Так она очень сердито спорила с Богом, неторопливо — времени хватало, вечера и в августе еще с полдня длиной, — направляясь к старой мельнице заросшей дорогой, по которой когда-то с громом неслись молодецкие пролетки, солидно покачивалась коляска исправника, не спеша и безостановочно шли обозы. После того как разрушили плотину, по этой дороге уже никто не ездил, а новую, автомобильную, проложили дальше от берега, сюда отводки так и не пустили, да и делать-то ее, отводку, не для чего было, потому что жили здесь в ту пору три семьи, да и не жили, собственно, а доживали, и остатки одной из них Анисья еще застала в лице так рано состарившейся Палашки, что продала ее родимого брата за бидон керосина. Да, не ездили тут, да и ходили редко, и эта частично мощенная крупным булыжником дорога так заросла травой по пояс и кустами выше головы, что и лошадь с телегой уже с трудом прорывалась по ней. Вот он, лес атакующий, вот извечный враг русского мужика, выпущенный на волю, как бандит из лагеря: Анисья видела, чувствовала, ощущала подкоркой опасения Владислава, а потому и выговаривала Господу сурово и справедливо:
— Не любишь ты русских, старый, нет, не любишь. Слепоту на них нагнал, мор, глад и лес в придачу.

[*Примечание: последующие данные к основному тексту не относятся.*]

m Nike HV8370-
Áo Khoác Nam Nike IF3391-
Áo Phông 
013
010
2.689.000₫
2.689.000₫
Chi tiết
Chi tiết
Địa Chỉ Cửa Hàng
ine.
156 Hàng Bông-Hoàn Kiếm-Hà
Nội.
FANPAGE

Прежде заросли обрывались задолго до мельницы — шли поля да луга с огородами, — а теперь подкатились к самому ручью, осинником приукрасив унылые развалины. И поэтому Анисья заметила человека, сидевшего на черных, как прах, остатках мельничных пристроек, внезапно и близко. Остановилась — он спиной к ней сидел, не видел, — задохнулась вдруг, будто бежала, и руки к сердцу поднесла: показалось, что чудо, что Митя сидит, ее Митя, Митенька, единственный ее. Но — опомнилась, опустила руки и окликнула:
— Здравствуй, добрый человек. Кто будешь такой?
Сидящий неспешно оборотился, и Анисья увидела длинное, худое, заросшее тощей бородой лицо с такими пустыми, такими не от мира сего глазами, что даже вздрогнула, подумав: убийца. Но тут же забыла об этом, поскольку весь облик незнакомца — высокий костистый лоб, длинные залысины, седина, усталые рабочие руки — отрицал эту догадку. Но все же нахмурилась и вопрос повторила строго:
— Ты кто таков будешь, спрашиваю тебя?
— Грешник, — негромко ответил он, помолчав.